Mar. 28 2012 01:45 PM
Chris from Yorktown

"Self made" people, if you want to use the term are different from others in their drive and their having put something together that others have not. A lot of us are perfectly happy to work for a company or corporation, but those who are able to create something should be given credit for that being something different, something valuable. You can't say that's all due to the state, government etc. Your speakers sound like guys who envy others and haven't themselves made something from nothing.

Mar. 28 2012 01:44 PM
DarkSymbolist from NYC!

There is no such thing as "self-made", not one person ever does it ALL alone...not one. It's a garbage myth.

Mar. 28 2012 01:42 PM

This is very unhelpful: it tells me that I should just wait for circumstances to change, rather than rely on my initiative.

a) What Miller and Lapman are saying is not denied by anyone: there is no one who believes that e.g. you could be a great violinist in a country without violins. No one is denying this.

b) Given rule of law and free markets + roads and so on, the rest depends on YOU.


So what they are saying is not incorrect, but its psychologically destructive.

Mar. 28 2012 01:41 PM

Isn't it true, however, that if a majority of people believe in the self made myth that it become a reality ?

Mar. 28 2012 01:41 PM
Benjy from Crown Heights, Brooklyn

To what degree is government separable from the highest earning individuals? Those highest earners are exerting a vastly disproportionate influence over government through lobbying etc.

Mar. 28 2012 01:40 PM
Gerald Fnord from Palos Verdes, Ca

My father, as close to a "self-made" man as I've ever met, used to refer to them as 'products of poor workmanship' (attributing the phrase to Shaw, but I haven't been able to verify this).

In the State of Nature, that is to say in the absence of Society (which, pacem Ms Thatcher, exists in the same way 'rights' and 'duties' and 'morals' and the like exist), no-one or very, very, few can heap-up, keep, enjoy, or pass on large amounts of wealth---you can hire guards for it, but usually you end up fearing your guards.... And limited liability is _completely_ a State artifact, as are patents and copyrights.

In its turn, the State owes all those it has helped to dispossess by virtue of protecting the un-natural claims of others. Tom Paine's "Agrarian Justice" is a good start here; to it I'll add that since the State makes wealth owed me by others hiding behind an artificial person potentially unrecoverable, it owes me at least the ability to do the same, including credit card and student loan debt...and if I am imporverished by the actions of such a State creation, I'd say I were owed the minimum to support life....

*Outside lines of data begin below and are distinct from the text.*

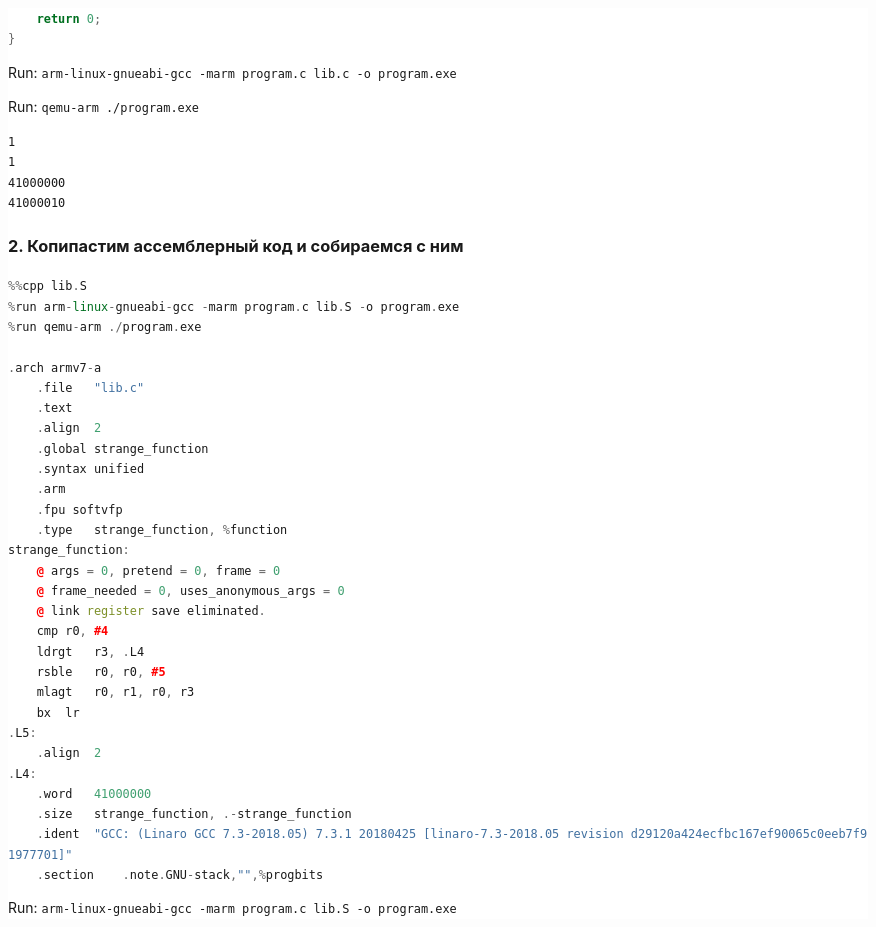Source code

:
 ```cpp
    return 0;
}
```


Run: `arm-linux-gnueabi-gcc -marm program.c lib.c -o program.exe`



Run: `qemu-arm ./program.exe`


    1
    1
    41000000
    41000010


### 2. Копипастим ассемблерный код и собираемся с ним


```cpp
%%cpp lib.S
%run arm-linux-gnueabi-gcc -marm program.c lib.S -o program.exe
%run qemu-arm ./program.exe

.arch armv7-a
	.file	"lib.c"
	.text
	.align	2
	.global	strange_function
	.syntax unified
	.arm
	.fpu softvfp
	.type	strange_function, %function
strange_function:
	@ args = 0, pretend = 0, frame = 0
	@ frame_needed = 0, uses_anonymous_args = 0
	@ link register save eliminated.
	cmp	r0, #4
	ldrgt	r3, .L4
	rsble	r0, r0, #5
	mlagt	r0, r1, r0, r3
	bx	lr
.L5:
	.align	2
.L4:
	.word	41000000
	.size	strange_function, .-strange_function
	.ident	"GCC: (Linaro GCC 7.3-2018.05) 7.3.1 20180425 [linaro-7.3-2018.05 revision d29120a424ecfbc167ef90065c0eeb7f91977701]"
	.section	.note.GNU-stack,"",%progbits
```


Run: `arm-linux-gnueabi-gcc -marm program.c lib.S -o program.exe`

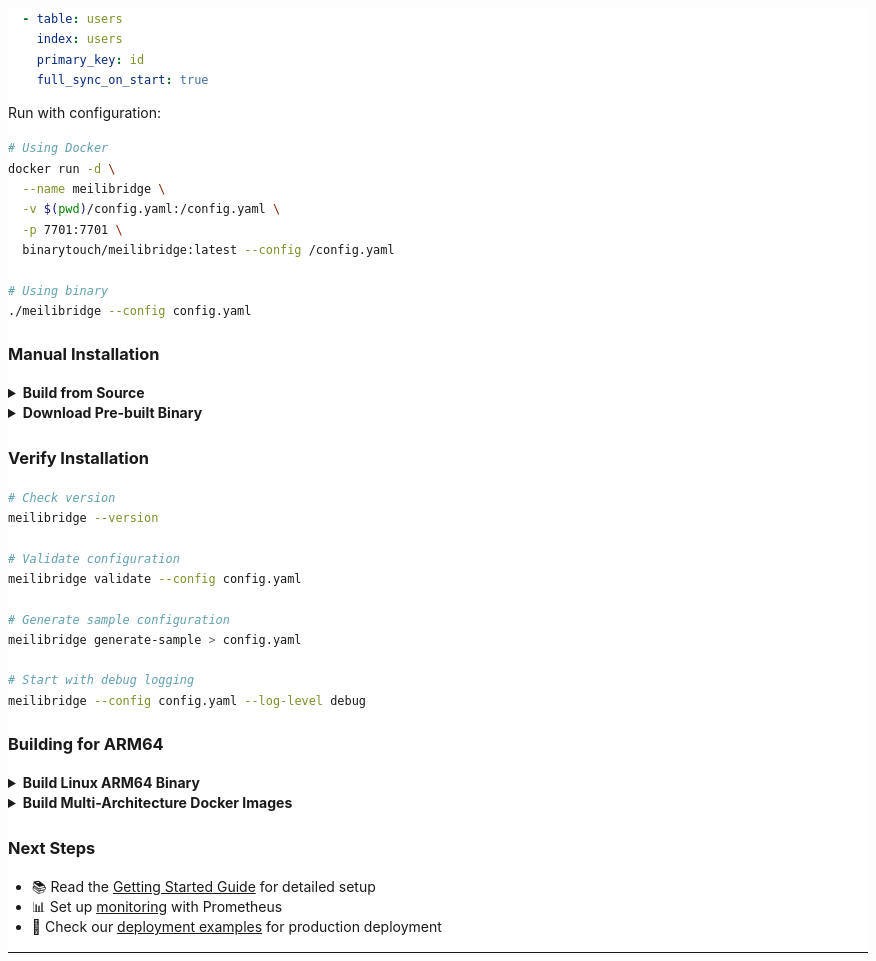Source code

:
 ```yaml
  - table: users
    index: users
    primary_key: id
    full_sync_on_start: true
```

Run with configuration:

```bash
# Using Docker
docker run -d \
  --name meilibridge \
  -v $(pwd)/config.yaml:/config.yaml \
  -p 7701:7701 \
  binarytouch/meilibridge:latest --config /config.yaml

# Using binary
./meilibridge --config config.yaml
```

### Manual Installation

<details><summary><b>Build from Source</b></summary></details>

<details><summary><b>Download Pre-built Binary</b></summary></details>

### Verify Installation

```bash
# Check version
meilibridge --version

# Validate configuration
meilibridge validate --config config.yaml

# Generate sample configuration
meilibridge generate-sample > config.yaml

# Start with debug logging
meilibridge --config config.yaml --log-level debug
```

### Building for ARM64

<details><summary><b>Build Linux ARM64 Binary</b></summary></details>

<details><summary><b>Build Multi-Architecture Docker Images</b></summary></details>

### Next Steps

- 📚 Read the [Getting Started Guide](docs/getting-started.md) for detailed setup
- 📊 Set up [monitoring](#monitoring--observability) with Prometheus
- 🚀 Check our [deployment examples](docker/) for production deployment

---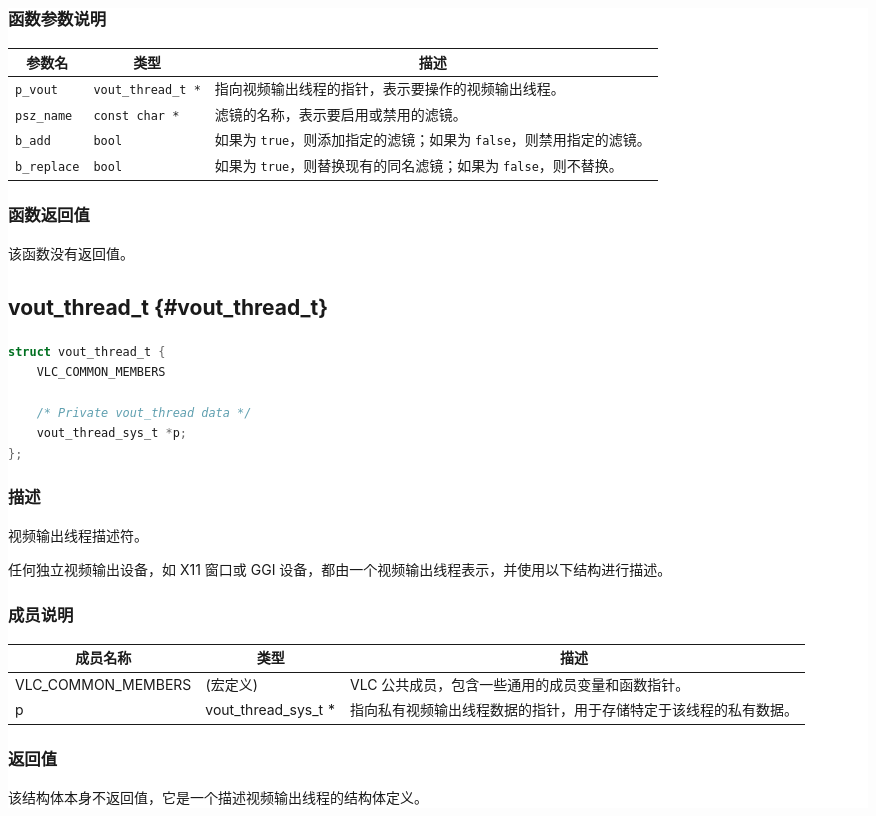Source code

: ### 函数参数说明

| 参数名       | 类型          | 描述                                                                 |
|--------------|---------------|--------------------------------------------------------------------------|
| `p_vout`     | `vout_thread_t *` | 指向视频输出线程的指针，表示要操作的视频输出线程。 |
| `psz_name`   | `const char *`    | 滤镜的名称，表示要启用或禁用的滤镜。 |
| `b_add`      | `bool`            | 如果为 `true`，则添加指定的滤镜；如果为 `false`，则禁用指定的滤镜。 |
| `b_replace`  | `bool`            | 如果为 `true`，则替换现有的同名滤镜；如果为 `false`，则不替换。 |

### 函数返回值
该函数没有返回值。
## vout_thread_t {#vout_thread_t}

```c
struct vout_thread_t {
    VLC_COMMON_MEMBERS

    /* Private vout_thread data */
    vout_thread_sys_t *p;
};
```

### 描述
视频输出线程描述符。

任何独立视频输出设备，如 X11 窗口或 GGI 设备，都由一个视频输出线程表示，并使用以下结构进行描述。

### 成员说明

| 成员名称          | 类型                | 描述                                                                 |
|-------------------|---------------------|----------------------------------------------------------------------|
| VLC_COMMON_MEMBERS | (宏定义)            | VLC 公共成员，包含一些通用的成员变量和函数指针。                      |
| p                 | vout_thread_sys_t * | 指向私有视频输出线程数据的指针，用于存储特定于该线程的私有数据。     |

### 返回值
该结构体本身不返回值，它是一个描述视频输出线程的结构体定义。
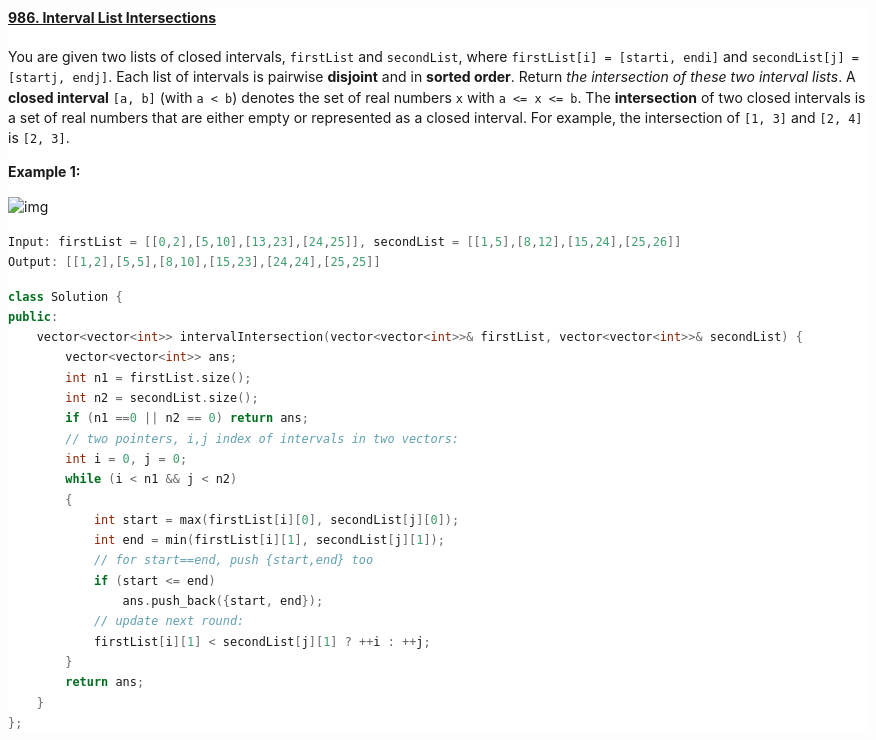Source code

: 

#### [986. Interval List Intersections](https://leetcode-cn.com/problems/interval-list-intersections/)

You are given two lists of closed intervals, `firstList` and `secondList`, where `firstList[i] = [starti, endi]` and `secondList[j] = [startj, endj]`. Each list of intervals is pairwise **disjoint** and in **sorted order**. Return *the intersection of these two interval lists*. A **closed interval** `[a, b]` (with `a < b`) denotes the set of real numbers `x` with `a <= x <= b`. The **intersection** of two closed intervals is a set of real numbers that are either empty or represented as a closed interval. For example, the intersection of `[1, 3]` and `[2, 4]` is `[2, 3]`.

**Example 1:**

![img](https://assets.leetcode.com/uploads/2019/01/30/interval1.png)

```c++
Input: firstList = [[0,2],[5,10],[13,23],[24,25]], secondList = [[1,5],[8,12],[15,24],[25,26]]
Output: [[1,2],[5,5],[8,10],[15,23],[24,24],[25,25]]
```

```c++
class Solution {
public:
    vector<vector<int>> intervalIntersection(vector<vector<int>>& firstList, vector<vector<int>>& secondList) {
        vector<vector<int>> ans;
        int n1 = firstList.size();
        int n2 = secondList.size();
        if (n1 ==0 || n2 == 0) return ans;
        // two pointers, i,j index of intervals in two vectors:
        int i = 0, j = 0; 
        while (i < n1 && j < n2)
        {
            int start = max(firstList[i][0], secondList[j][0]);
            int end = min(firstList[i][1], secondList[j][1]);
            // for start==end, push {start,end} too
            if (start <= end)
                ans.push_back({start, end});
            // update next round:
            firstList[i][1] < secondList[j][1] ? ++i : ++j;
        }
        return ans;
    }
};
```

"Property rights" is an excellent technology for many things, including a basic security of essentials against governement seizure, encouragement of innovation, and the like...but not for everything, and like every technology it does not have an unlimited domain of usefulness. ---and, gvien that most of our important property rights are State creations, it is unreasonable not to expect the State to dip its beak.

Mar. 28 2012 11:40 AM

Government "helps" businesses. I believe this is called "Crony Capitalism."